Buy from Their Businesses
Obviously, nothing makes a business succeed more than customers buying from them frequently and in large volumes, as much as possible. Support your local female-owned businesses by making a conscious effort to prioritize buying from them. Feedback them on what needs you have that they can help meet, and how they can provide better products and services. Let them know that you support them and that you’d like to see them succeed in their business. Seek them out in your community, and even make a directory of who and where they are. Perhaps, you can use this list not only for yourself but to spread the word to other people as well.

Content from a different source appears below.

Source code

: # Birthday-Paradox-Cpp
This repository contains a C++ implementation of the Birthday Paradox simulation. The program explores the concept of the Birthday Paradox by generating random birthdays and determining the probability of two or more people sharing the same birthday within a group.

Recommend Their Businesses to Your Networks and Spheres of Influence
Refer your family, friends, and colleagues to these female-owned businesses. Post your list/directory of local women entrepreneurs on your own social media accounts. Promote and give a review for your favorite women-owned businesses on social media. Follow their business pages and share their social media posts. Comment on their feeds and tag friends who might be interested in what they offer through their businesses. When you give them a 5-star rating in your reviews, give detailed reasons as to why you rated them so. Your review might just be the information other people need to buy from their business, too.
Host a Gathering of Women Entrepreneurs and Provide Mentoring Opportunities
It can start with a small, informal coffee chat that could later grow into business luncheons. Invite women entrepreneurs to a gathering with guest resource speakers who can talk on topics they might need in their entrepreneurial journeys. Or, they can take turns being the guest speakers at each meeting, sharing with and learning from each other about their best practices and lessons learned. You can also support them by volunteering to help them out with business tasks like bookkeeping or writing website content copy for them if these are your specialties, or by offering your services at a discount. Link them up, too, with other women entrepreneur groups and women-focused networking events like eWomenNetwork, WIN Conference, Ellevate Network, and Bizwomen.
Women in business need all the support they can get because they face challenges unique to their being women, especially in gender-biased contexts. However, one strong gift women share in common, too, is their ability to multiply what they have and what they’re given through the power of connection and community. Harness this strength in helping women lift each other up through their business endeavors. Empowered women empower other women. Together, they can also empower not only the people they engage with in their businesses but also their families, their communities, and ultimately, the bigger society.